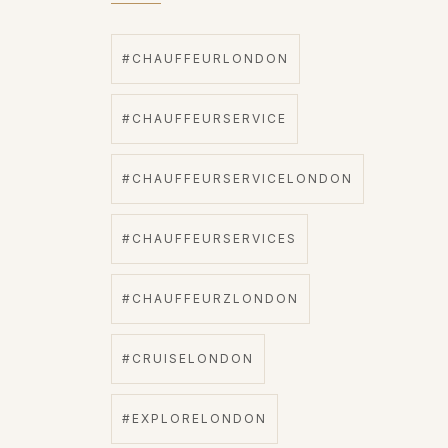
#CHAUFFEURLONDON
#CHAUFFEURSERVICE
#CHAUFFEURSERVICELONDON
#CHAUFFEURSERVICES
#CHAUFFEURZLONDON
#CRUISELONDON
#EXPLORELONDON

*Work required*:
Transcribe the data exactly and leave no picture in the copy.

*Result of this task*:
#CHAUFFEURLONDON
#CHAUFFEURSERVICE
#CHAUFFEURSERVICELONDON
#CHAUFFEURSERVICES
#CHAUFFEURZLONDON
#CRUISELONDON
#EXPLORELONDON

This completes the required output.